▸ Problem requirements:
Beginning with the first line below, retype exactly each line through the one containing "Investors may be". Leave out all pictures.

▸ Information supplied:
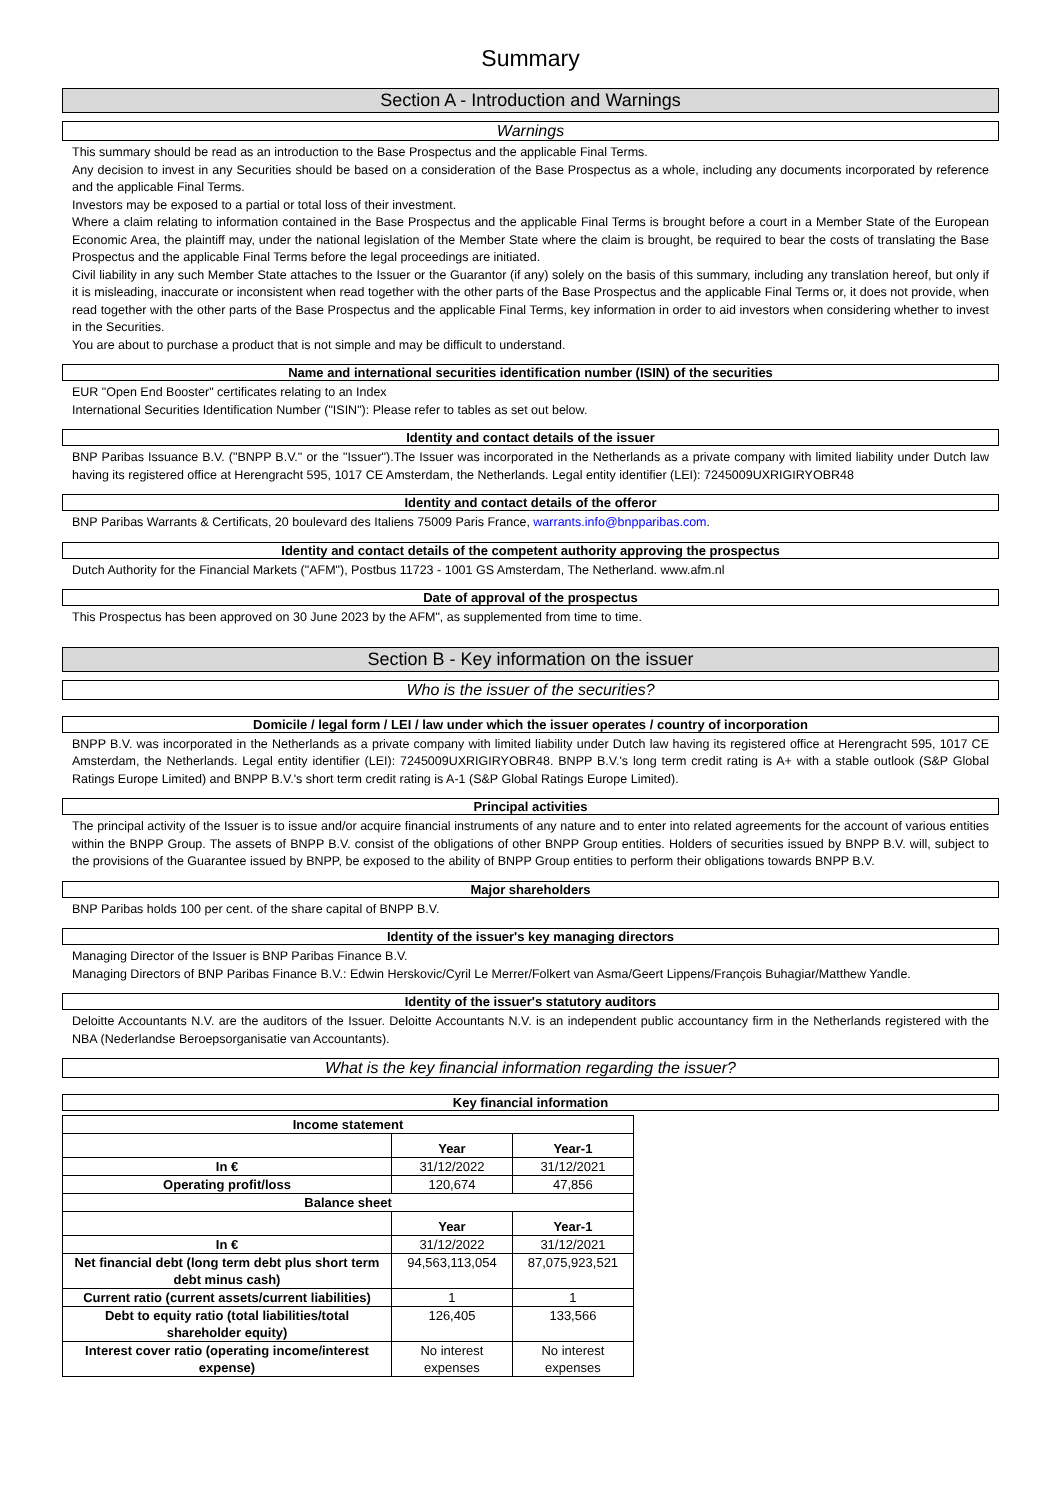Summary
Section A - Introduction and Warnings
Warnings
This summary should be read as an introduction to the Base Prospectus and the applicable Final Terms.
Any decision to invest in any Securities should be based on a consideration of the Base Prospectus as a whole, including any documents incorporated by reference and the applicable Final Terms.
Investors may be exposed to a partial or total loss of their investment.
Where a claim relating to information contained in the Base Prospectus and the applicable Final Terms is brought before a court in a Member State of the European Economic Area, the plaintiff may, under the national legislation of the Member State where the claim is brought, be required to bear the costs of translating the Base Prospectus and the applicable Final Terms before the legal proceedings are initiated.
Civil liability in any such Member State attaches to the Issuer or the Guarantor (if any) solely on the basis of this summary, including any translation hereof, but only if it is misleading, inaccurate or inconsistent when read together with the other parts of the Base Prospectus and the applicable Final Terms or, it does not provide, when read together with the other parts of the Base Prospectus and the applicable Final Terms, key information in order to aid investors when considering whether to invest in the Securities.
You are about to purchase a product that is not simple and may be difficult to understand.
Name and international securities identification number (ISIN) of the securities
EUR "Open End Booster" certificates relating to an Index
International Securities Identification Number ("ISIN"): Please refer to tables as set out below.
Identity and contact details of the issuer
BNP Paribas Issuance B.V. ("BNPP B.V." or the "Issuer").The Issuer was incorporated in the Netherlands as a private company with limited liability under Dutch law having its registered office at Herengracht 595, 1017 CE Amsterdam, the Netherlands. Legal entity identifier (LEI): 7245009UXRIGIRYOBR48
Identity and contact details of the offeror
BNP Paribas Warrants & Certificats, 20 boulevard des Italiens 75009 Paris France, warrants.info@bnpparibas.com.
Identity and contact details of the competent authority approving the prospectus
Dutch Authority for the Financial Markets ("AFM"), Postbus 11723 - 1001 GS Amsterdam, The Netherland. www.afm.nl
Date of approval of the prospectus
This Prospectus has been approved on 30 June 2023 by the AFM", as supplemented from time to time.
Section B - Key information on the issuer
Who is the issuer of the securities?
Domicile / legal form / LEI / law under which the issuer operates / country of incorporation
BNPP B.V. was incorporated in the Netherlands as a private company with limited liability under Dutch law having its registered office at Herengracht 595, 1017 CE Amsterdam, the Netherlands. Legal entity identifier (LEI): 7245009UXRIGIRYOBR48. BNPP B.V.'s long term credit rating is A+ with a stable outlook (S&P Global Ratings Europe Limited) and BNPP B.V.'s short term credit rating is A-1 (S&P Global Ratings Europe Limited).
Principal activities
The principal activity of the Issuer is to issue and/or acquire financial instruments of any nature and to enter into related agreements for the account of various entities within the BNPP Group. The assets of BNPP B.V. consist of the obligations of other BNPP Group entities. Holders of securities issued by BNPP B.V. will, subject to the provisions of the Guarantee issued by BNPP, be exposed to the ability of BNPP Group entities to perform their obligations towards BNPP B.V.
Major shareholders
BNP Paribas holds 100 per cent. of the share capital of BNPP B.V.
Identity of the issuer's key managing directors
Managing Director of the Issuer is BNP Paribas Finance B.V.
Managing Directors of BNP Paribas Finance B.V.: Edwin Herskovic/Cyril Le Merrer/Folkert van Asma/Geert Lippens/François Buhagiar/Matthew Yandle.
Identity of the issuer's statutory auditors
Deloitte Accountants N.V. are the auditors of the Issuer. Deloitte Accountants N.V. is an independent public accountancy firm in the Netherlands registered with the NBA (Nederlandse Beroepsorganisatie van Accountants).
What is the key financial information regarding the issuer?
Key financial information
| Income statement | | |
| --- | --- | --- |
| | Year | Year-1 |
| In € | 31/12/2022 | 31/12/2021 |
| Operating profit/loss | 120,674 | 47,856 |
| Balance sheet | | |
| | Year | Year-1 |
| In € | 31/12/2022 | 31/12/2021 |
| Net financial debt (long term debt plus short term debt minus cash) | 94,563,113,054 | 87,075,923,521 |
| Current ratio (current assets/current liabilities) | 1 | 1 |
| Debt to equity ratio (total liabilities/total shareholder equity) | 126,405 | 133,566 |
| Interest cover ratio (operating income/interest expense) | No interest expenses | No interest expenses |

▸ Solution to this problem:
Summary
Section A - Introduction and Warnings
Warnings
This summary should be read as an introduction to the Base Prospectus and the applicable Final Terms.
Any decision to invest in any Securities should be based on a consideration of the Base Prospectus as a whole, including any documents incorporated by reference and the applicable Final Terms.
Investors may be exposed to a partial or total loss of their investment.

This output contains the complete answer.